Planning, The Magazine of the American Planning Association, features a regular “media” review column alongside book reviews and reader letters. The May issue included the Designing Better Places website created by Virginia Faust, Senior Planner with North Carolina’s Community & Rural Development Western Division. The site houses a series of short videos that introduce basic planning concepts to the public and stakeholders.
The first video explains Jay Appleton’s Prospect and Refuge Theory using contrasting pictures of quaint pedestrian-oriented streets with small shops, cafés, trees, bike lanes, alcoves, benches, etc. with big box and strip mall parking lots and windowless office buildings towering over treeless sidewalks. The narrator asks the viewers to think about why they would feel comfortable in in the former areas as opposed to the latter. The former provides better prospect and a feeling of refuge and in doing so articulates a unique character and sense of specific place rather than the could-be-anywhere anti-pedestrian quality of big box, strip mall, chain store America. The former are places you can walk to and want to spend time in, the latter you can only reach by car and you want to get right back in your car and get hell away from.
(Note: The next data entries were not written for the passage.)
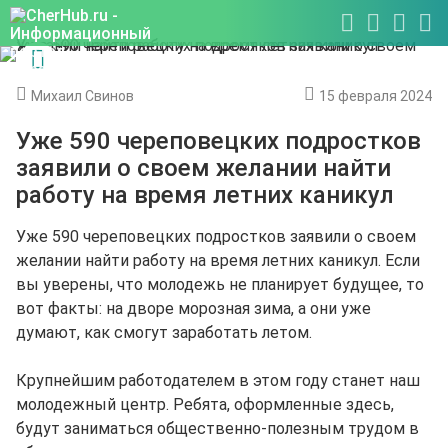
Михаил Свинов
15 февраля 2024
Уже 590 череповецких подростков
заявили о своем желании найти
работу на время летних каникул
Уже 590 череповецких подростков заявили о своем
желании найти работу на время летних каникул. Если
вы уверены, что молодежь не планирует будущее, то
вот факты: на дворе морозная зима, а они уже
думают, как смогут заработать летом.
Крупнейшим работодателем в этом году станет наш
молодежный центр. Ребята, оформленные здесь,
будут заниматься общественно-полезным трудом в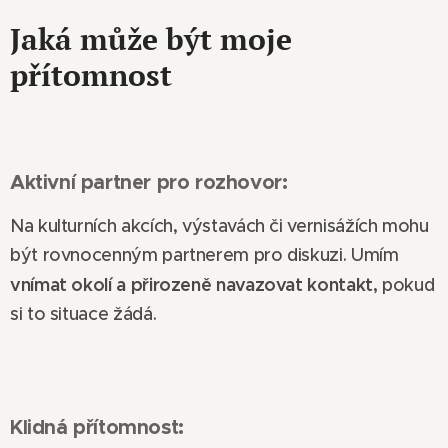
Jaká může být moje
přítomnost
Aktivní partner pro rozhovor:
Na kulturních akcích, výstavách či vernisážích mohu
být rovnocenným partnerem pro diskuzi. Umím
vnímat okolí a přirozeně navazovat kontakt,
pokud
si to situace žádá.
Klidná přítomnost: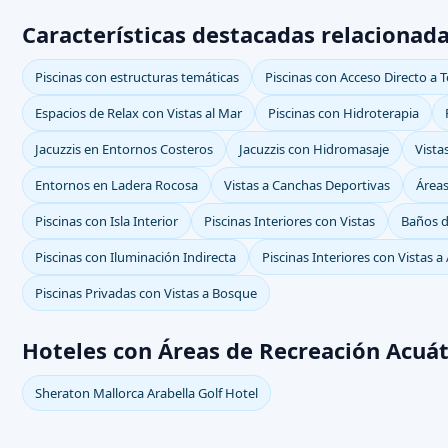
Características destacadas relacionad
Piscinas con estructuras temáticas
Piscinas con Acceso Directo a T
Espacios de Relax con Vistas al Mar
Piscinas con Hidroterapia
Jacuzzis en Entornos Costeros
Jacuzzis con Hidromasaje
Vista
Entornos en Ladera Rocosa
Vistas a Canchas Deportivas
Áreas
Piscinas con Isla Interior
Piscinas Interiores con Vistas
Baños d
Piscinas con Iluminación Indirecta
Piscinas Interiores con Vistas a
Piscinas Privadas con Vistas a Bosque
Hoteles con Áreas de Recreación Acuát
Sheraton Mallorca Arabella Golf Hotel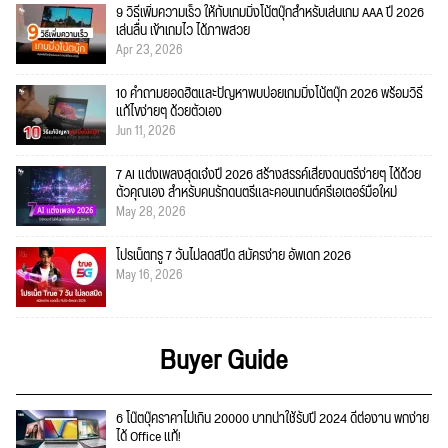
9 วิธีเพิ่มความเร็ว ให้กับเกมมิ่งโน้ตบุ๊กสำหรับเล่นเกม AAA ปี 2026
เล่นลื่น เข้าเกมไว ได้ภาพสวย
Apr 23, 2026
10 คำถามยอดฮิตและปัญหาพบบ่อยเกมมิ่งโน้ตบุ๊ก 2026 พร้อมวิธี
แก้ไขง่ายๆ ด้วยตัวเอง
Jun 11, 2026
7 AI แต่งเพลงสุดเจ๋งปี 2026 สร้างสรรค์เสียงดนตรีง่ายๆ ได้ด้วย
ตัวคุณเอง สำหรับคนรักดนตรีและคอนเทนต์ครีเอเตอร์มือใหม่
May 28, 2026
โปรเน็ตทรู 7 วันไม่ลดสปีด สมัครง่าย อัพเดท 2026
May 16, 2026
Buyer Guide
6 โน๊ตบุ๊คราคาไม่เกิน 20000 บาทน่าใช้รับปี 2024 ดีต่องาน พกง่าย
ได้ Office แท้!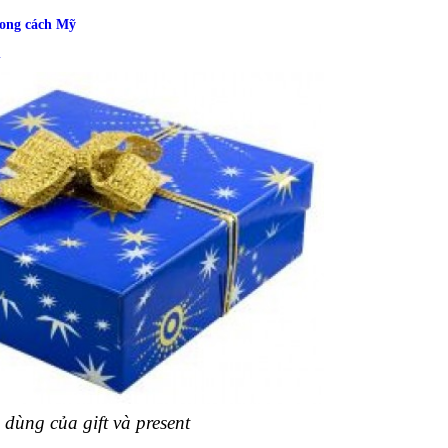
hong cách Mỹ
h
dùng của gift và present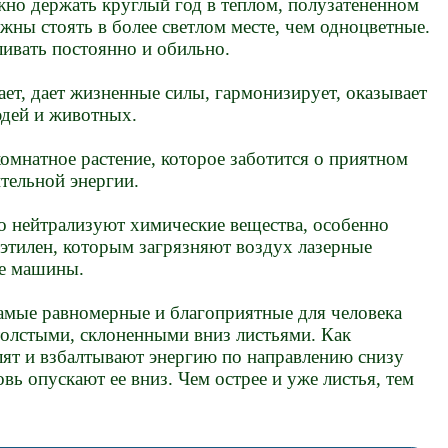
но держать круглый год в теплом, полузатененном
лжны стоять в более светлом месте, чем одноцветные.
ивать постоянно и обильно.
ет, дает жизненные силы, гармонизирует, оказывает
юдей и животных.
омнатное растение, которое заботится о приятном
тельной энергии.
 нейтрализуют химические вещества, особенно
рэтилен, которым загрязняют воздух лазерные
е машины.
амые равномерные и благоприятные для человека
толстыми, склоненными вниз листьями. Как
ят и взбалтывают энергию по направлению снизу
овь опускают ее вниз. Чем острее и уже листья, тем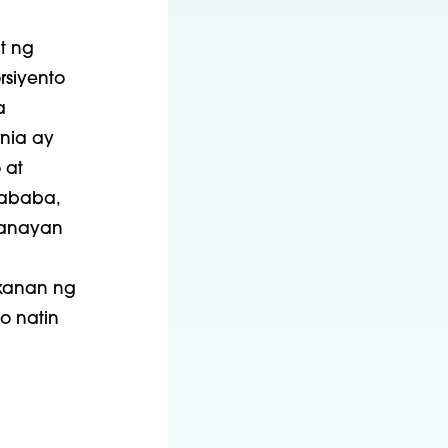
t ng
rsiyento
a
nia ay
 at
mababa,
sanayan
kanan ng
o natin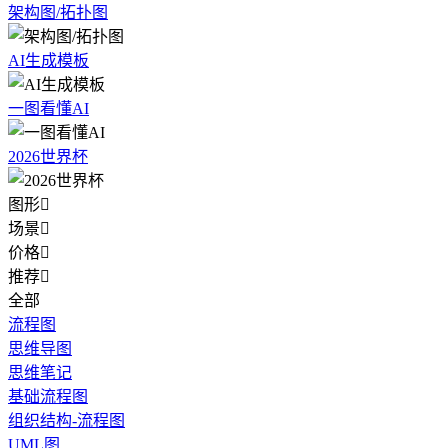
架构图/拓扑图
AI生成模板
一图看懂AI
2026世界杯
图形

场景

价格

推荐

全部
流程图
思维导图
思维笔记
基础流程图
组织结构-流程图
UML图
The pictures in this video also reminded me of Robert Freedman’s recent Planetizen article “Mid-rise: Density at Human Scale” in which he praises Manhattan neighborhoods like Greenwich Village that have preserved old school walk up apartment buildings, neighborhoods where “the heights of the buildings are in harmony with the width of the street.” He studied mid-rise neighborhoods across the globe as part of his work on Toronto’s efforts to create more “European-style” urban streets, and discovered a 1:1 ration of street width to building height. He advocates using a mix of setbacks and step-backs (setbacks on upper floors) in addition to inviting materials to create the signature “outdoor room” feel of cosy mid-rise streets. This is the kind of neighborhood I would love to live in and what the new urbanist efforts here in Austin have not quite achieved, mostly due to existing car-centric transportation infrastructure.